The elevator would elevate (imagine that) as the barn would
fill. Following the laws of Pythagoras, the base would shorten while the
vertical would lengthen maintaining that sum of the squares ratio of the eighty
foot hypotenuse. There was a rhythm to be maintained while loading bales onto
the elevator: every five feet, place another bale on the conveyer and it would
be transported to my father who would be waiting at the end taking every bale
from the front edge of the mow. He would take that 50 lb bale and propel it up
to 30 ft. at the feet of one of three teenage boys on the haymow crew. He would
direct them where to put the next bale, admonishing them to keep the stack
tight, and patiently waiting for the next row. Sometimes his hollering would be
punctuated with a yelp from one of the boys, when they sank to their knee into
the hole that their sloppiness left on the previous level.
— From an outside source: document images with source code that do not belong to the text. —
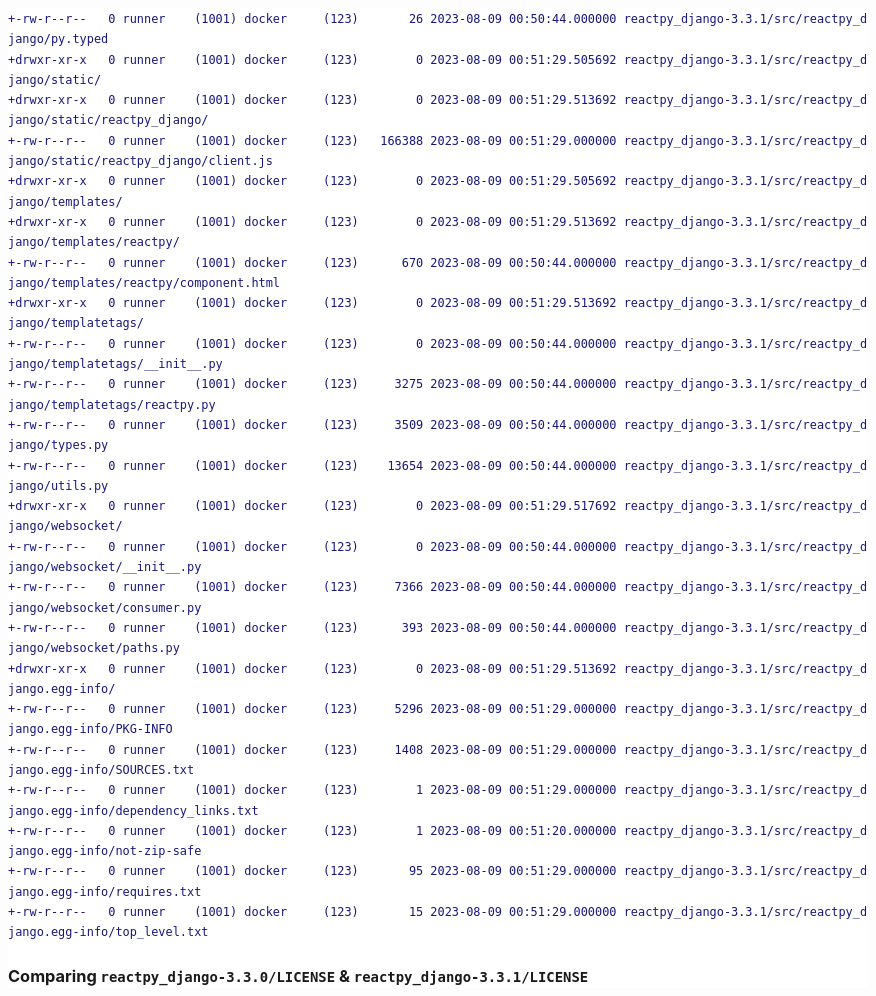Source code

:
 ```diff
+-rw-r--r--   0 runner    (1001) docker     (123)       26 2023-08-09 00:50:44.000000 reactpy_django-3.3.1/src/reactpy_django/py.typed
+drwxr-xr-x   0 runner    (1001) docker     (123)        0 2023-08-09 00:51:29.505692 reactpy_django-3.3.1/src/reactpy_django/static/
+drwxr-xr-x   0 runner    (1001) docker     (123)        0 2023-08-09 00:51:29.513692 reactpy_django-3.3.1/src/reactpy_django/static/reactpy_django/
+-rw-r--r--   0 runner    (1001) docker     (123)   166388 2023-08-09 00:51:29.000000 reactpy_django-3.3.1/src/reactpy_django/static/reactpy_django/client.js
+drwxr-xr-x   0 runner    (1001) docker     (123)        0 2023-08-09 00:51:29.505692 reactpy_django-3.3.1/src/reactpy_django/templates/
+drwxr-xr-x   0 runner    (1001) docker     (123)        0 2023-08-09 00:51:29.513692 reactpy_django-3.3.1/src/reactpy_django/templates/reactpy/
+-rw-r--r--   0 runner    (1001) docker     (123)      670 2023-08-09 00:50:44.000000 reactpy_django-3.3.1/src/reactpy_django/templates/reactpy/component.html
+drwxr-xr-x   0 runner    (1001) docker     (123)        0 2023-08-09 00:51:29.513692 reactpy_django-3.3.1/src/reactpy_django/templatetags/
+-rw-r--r--   0 runner    (1001) docker     (123)        0 2023-08-09 00:50:44.000000 reactpy_django-3.3.1/src/reactpy_django/templatetags/__init__.py
+-rw-r--r--   0 runner    (1001) docker     (123)     3275 2023-08-09 00:50:44.000000 reactpy_django-3.3.1/src/reactpy_django/templatetags/reactpy.py
+-rw-r--r--   0 runner    (1001) docker     (123)     3509 2023-08-09 00:50:44.000000 reactpy_django-3.3.1/src/reactpy_django/types.py
+-rw-r--r--   0 runner    (1001) docker     (123)    13654 2023-08-09 00:50:44.000000 reactpy_django-3.3.1/src/reactpy_django/utils.py
+drwxr-xr-x   0 runner    (1001) docker     (123)        0 2023-08-09 00:51:29.517692 reactpy_django-3.3.1/src/reactpy_django/websocket/
+-rw-r--r--   0 runner    (1001) docker     (123)        0 2023-08-09 00:50:44.000000 reactpy_django-3.3.1/src/reactpy_django/websocket/__init__.py
+-rw-r--r--   0 runner    (1001) docker     (123)     7366 2023-08-09 00:50:44.000000 reactpy_django-3.3.1/src/reactpy_django/websocket/consumer.py
+-rw-r--r--   0 runner    (1001) docker     (123)      393 2023-08-09 00:50:44.000000 reactpy_django-3.3.1/src/reactpy_django/websocket/paths.py
+drwxr-xr-x   0 runner    (1001) docker     (123)        0 2023-08-09 00:51:29.513692 reactpy_django-3.3.1/src/reactpy_django.egg-info/
+-rw-r--r--   0 runner    (1001) docker     (123)     5296 2023-08-09 00:51:29.000000 reactpy_django-3.3.1/src/reactpy_django.egg-info/PKG-INFO
+-rw-r--r--   0 runner    (1001) docker     (123)     1408 2023-08-09 00:51:29.000000 reactpy_django-3.3.1/src/reactpy_django.egg-info/SOURCES.txt
+-rw-r--r--   0 runner    (1001) docker     (123)        1 2023-08-09 00:51:29.000000 reactpy_django-3.3.1/src/reactpy_django.egg-info/dependency_links.txt
+-rw-r--r--   0 runner    (1001) docker     (123)        1 2023-08-09 00:51:20.000000 reactpy_django-3.3.1/src/reactpy_django.egg-info/not-zip-safe
+-rw-r--r--   0 runner    (1001) docker     (123)       95 2023-08-09 00:51:29.000000 reactpy_django-3.3.1/src/reactpy_django.egg-info/requires.txt
+-rw-r--r--   0 runner    (1001) docker     (123)       15 2023-08-09 00:51:29.000000 reactpy_django-3.3.1/src/reactpy_django.egg-info/top_level.txt
```

### Comparing `reactpy_django-3.3.0/LICENSE` & `reactpy_django-3.3.1/LICENSE`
He would grab another bale every ten seconds for the 20 minutes it would take to unload the 120 bales and then walk down the elevator at the end followed by three bedraggled teenage boys wondering how they would last until 6:30 that evening when the approaching dew would start to make the hay too damp to keep well in the barn. This rhythm would repeat itself all afternoon; twenty minutes to unload, ten minutes to retrieve a filled wagon from the field. Over and over, the only change to the rhythm would be to crank the elevator a little higher as the stack grew.
This barn had an unusual feature in the form of a straw loft
that protruded out into the middle part of the barn when the elevator would
travel its Pythagorean progress. When the barn became two thirds full the hay
mow would start to become constricted by the roof. This was always the last
setting for the elevator. The laws of geometry made it impossible to get under
the straw loft and any higher before reaching the roof line. It was always a
tight fit. In fact, if the front edge of a bale popped even a little bit of a wheelie
it would hit the floor of the straw loft and if we were lucky tumble off of the
elevator and hit the ground with a thud. The unlucky ones would get stuck on
the elevator causing the drive belt to slip and smoke or worse cause the chain
to break. Heaven help the wagon unloader (me) if the chain broke.
At the angle that the elevator went into the barn on this
last set, physics took over and all of the forces of nature tried to get the
nose of those bales to pop up. The elevator was so steep that Evil Kneval could
have used it to jump Snake River canyon. However,
dad had a plan; simply set the bale on the edge of another bale, push down on
each end of the bale making a nice little bow, put the bale on the elevator with
the ends down; one every 5 feet. The arch would keep the nose down. The bale
would slide under the obstruction and make its way into dad’s waiting arms.
That obstacle overcome, Sharritt Farms would forge ahead for
the next 360 bales with no issues or problems. Then the fourth load would come
and the lesson in certain ambiguity would begin with my father its Sensei.
Everyone knew that the mow would not hold the entirety of load number four. How
much would it hold; 40, 50, 110 bales? It was very important to fill it to the
certitude of full. That 60 bales could be the difference between May 5th
or the 11th. The barn had to be full. Instructions to the unloader;
pay attention you’ll know when its full.
“How?”
“I’ll yell.”
“Okay.” But I thought; sure you’ll yell. You are eighty feet
away, there is an old Wisconsin engine
screaming because the muffler was broken off last year when a bale got caught
on the straw mow and fell off the elevator, there is a two foot window that is
blocked by a bale of hay every ten seconds. You’re going to yell. You’re going
to yell at me when I don’t hear you yell.
“How many bales do you need?”
“I don’t know. Some. Just pay attention and I will let you
know.”
“More that 40; more than 80?”
“I don’t know. Just pay attention. I am certain that you
will know.”
He didn’t know. I kept thinking he could have known.
However, his mind was elsewhere. I yearned for the certainty of a story problem
made just for this occasion. There are 5.3 rows, each row holds 11 bales. How
many bales do you need to fill the haymow?
The answer, written in the ambiguity forced by his strong, but weary shoulders: May 12th.